Oddly, an English-language remake of an Israeli film, The Debt, is also debuting at Toronto.
Directed by John Madden (Shakespeare in Love), it stars Helen Mirren in a role originally played by Gila Almagor. The Israeli version, which was not a success here, told an unconvincing tale of three Mossad agents who kidnap a Nazi doctor hiding out in Germany in the 1960s, then let him escape. When he turns up in an old people’s home years later, they plot to kill him. The original drew giggles at the wrong moments, but maybe the British can do a better job.
An Israeli film, Samuel Maoz’s Lebanon, won the Venice International Film Festival last year, and this year Maoz is serving on one of the festival juries.
The Venice festival, which is on now and runs until September 11, features the Israeli film Naomi, directed by Eitan Zur. It tells the story of a professor who discovers his wife is having an affair.
Venice will also feature Julian Schnabel’s Miral, which has already generated buzz and controversy. The film, which is also showing at Toronto, is based on the true stories of several women at an orphanage for Palestinian girls after 1948. Freida Pinto, the star of Slumdog Millionaire, stars in it and filmed part of it in east Jerusalem.
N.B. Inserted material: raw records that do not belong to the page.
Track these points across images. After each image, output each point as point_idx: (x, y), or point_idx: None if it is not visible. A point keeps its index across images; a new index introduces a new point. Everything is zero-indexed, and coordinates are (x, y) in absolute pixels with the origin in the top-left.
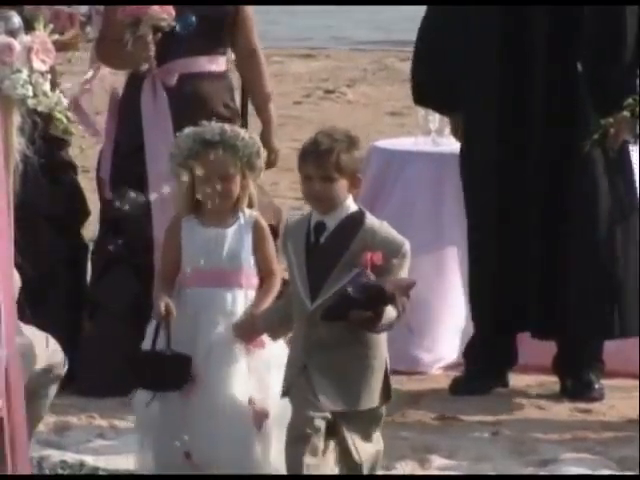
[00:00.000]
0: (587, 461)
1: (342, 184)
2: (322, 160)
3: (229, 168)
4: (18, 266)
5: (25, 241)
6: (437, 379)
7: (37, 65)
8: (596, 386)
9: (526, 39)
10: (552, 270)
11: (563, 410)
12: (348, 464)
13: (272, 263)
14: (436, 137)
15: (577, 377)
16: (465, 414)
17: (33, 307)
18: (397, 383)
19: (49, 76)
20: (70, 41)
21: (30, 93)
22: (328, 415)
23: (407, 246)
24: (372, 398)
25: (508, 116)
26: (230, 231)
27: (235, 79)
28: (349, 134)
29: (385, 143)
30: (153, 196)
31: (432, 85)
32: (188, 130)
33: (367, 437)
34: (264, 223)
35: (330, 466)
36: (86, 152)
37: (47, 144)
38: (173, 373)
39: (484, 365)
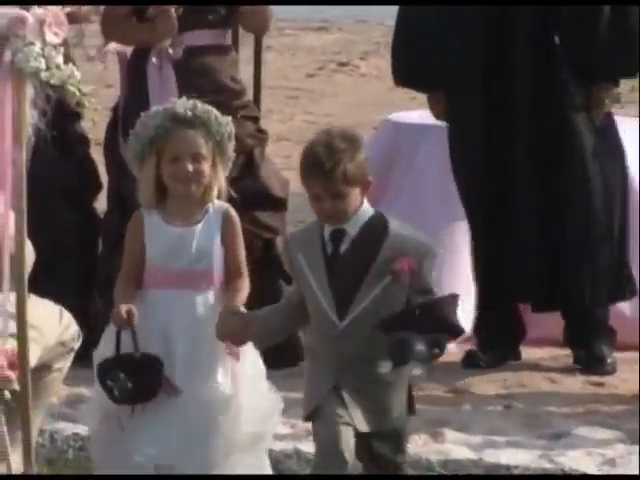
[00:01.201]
0: (599, 434)
1: (354, 194)
2: (329, 179)
3: (201, 147)
4: (31, 239)
5: (37, 214)
6: (449, 353)
7: (50, 38)
8: (608, 360)
9: (507, 16)
10: (549, 241)
11: (575, 383)
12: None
13: (242, 262)
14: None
15: (589, 349)
16: (477, 388)
17: (46, 280)
18: None
19: (62, 49)
20: (83, 14)
21: (43, 66)
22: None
23: (434, 248)
24: (402, 414)
25: (491, 93)
26: (198, 228)
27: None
28: (349, 136)
29: (397, 116)
30: None
31: (412, 65)
32: (155, 107)
33: (396, 452)
34: (235, 216)
35: None
36: (99, 125)
37: (60, 117)
38: (147, 378)
39: (495, 339)
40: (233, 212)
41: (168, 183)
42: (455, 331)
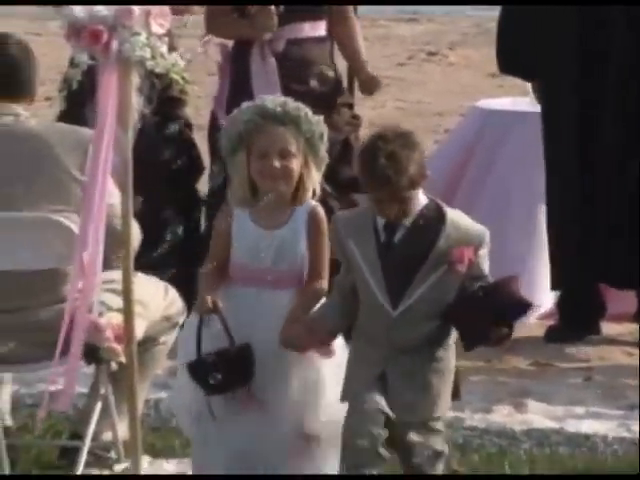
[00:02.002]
0: None
1: (416, 194)
2: (396, 188)
3: (290, 144)
4: (137, 219)
5: (142, 195)
6: (533, 327)
7: (155, 28)
8: None
9: (602, 12)
10: (632, 222)
11: None
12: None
13: (323, 263)
14: (534, 98)
15: None
16: (559, 361)
17: (151, 258)
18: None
19: (166, 39)
20: (186, 6)
21: (148, 55)
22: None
23: (488, 234)
24: (447, 403)
25: (585, 82)
26: (284, 229)
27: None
28: (406, 139)
29: (485, 103)
30: None
31: (515, 56)
32: (247, 103)
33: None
34: (321, 214)
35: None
36: (201, 111)
37: (164, 103)
38: (239, 367)
39: (576, 315)
40: (320, 210)
41: (256, 180)
42: (525, 305)
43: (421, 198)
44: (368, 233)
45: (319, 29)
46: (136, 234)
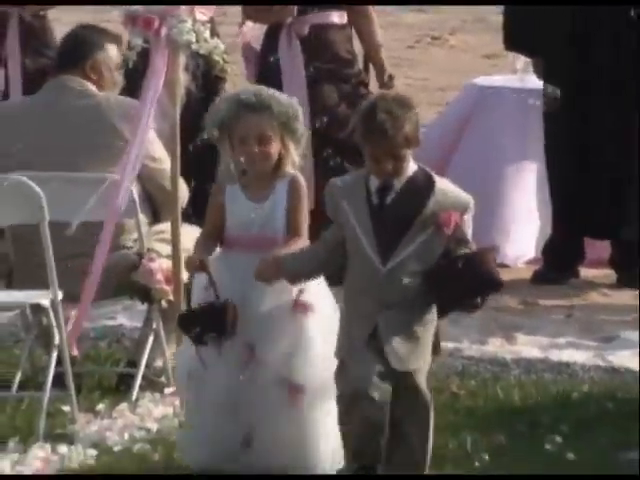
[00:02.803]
0: None
1: (409, 153)
2: (392, 143)
3: (265, 129)
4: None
5: (187, 160)
6: (520, 271)
7: (199, 16)
8: None
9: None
10: (615, 186)
11: (623, 297)
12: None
13: (302, 224)
14: (522, 75)
15: (629, 271)
16: (544, 300)
17: (198, 218)
18: None
19: (209, 25)
20: None
21: (193, 39)
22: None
23: (473, 201)
24: (429, 354)
25: (579, 59)
26: (269, 199)
27: None
28: (404, 101)
29: (480, 80)
30: None
31: (520, 35)
32: (226, 94)
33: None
34: (300, 182)
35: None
36: (237, 87)
37: (209, 81)
38: (217, 320)
39: (559, 261)
40: (299, 179)
41: (242, 162)
42: (495, 284)
43: (412, 164)
44: (361, 195)
45: (340, 18)
46: (183, 192)
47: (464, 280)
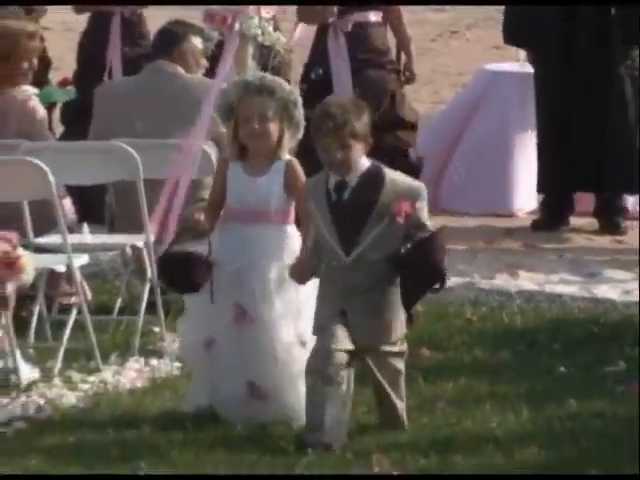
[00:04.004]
0: (620, 275)
1: (358, 148)
2: (339, 131)
3: (267, 110)
4: None
5: None
6: (523, 220)
7: (264, 14)
8: (622, 225)
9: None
10: (599, 145)
11: (605, 241)
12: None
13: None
14: (523, 63)
15: (611, 220)
16: (541, 243)
17: None
18: (496, 222)
19: (272, 21)
20: None
21: (259, 32)
22: (349, 347)
23: (424, 188)
24: (401, 330)
25: (562, 50)
26: (265, 176)
27: None
28: (356, 102)
29: (490, 66)
30: None
31: (514, 32)
32: (234, 80)
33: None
34: (296, 164)
35: (347, 397)
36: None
37: (273, 68)
38: (188, 269)
39: (554, 212)
40: (295, 163)
41: (244, 139)
42: (439, 278)
43: (364, 161)
44: (322, 194)
45: (376, 16)
46: None
47: (414, 268)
Israeli-Arab actress Hiam Abbass plays the founder of the orphanage.
Israeli-born actress Natalie Portman figures prominently in US director Darren Aronofsky’s Black Swan, which opened the Venice film festival and is also showing at Toronto.
Described as a psychological thriller, it tells the story of a ballet dancer obsessed with playing the lead in Swan Lake. The film has drawn mixed reviews, but Aronofsky’s The Wrestler with Mickey Rourke won top prize at the Venice Film Festival in 2008, so who knows?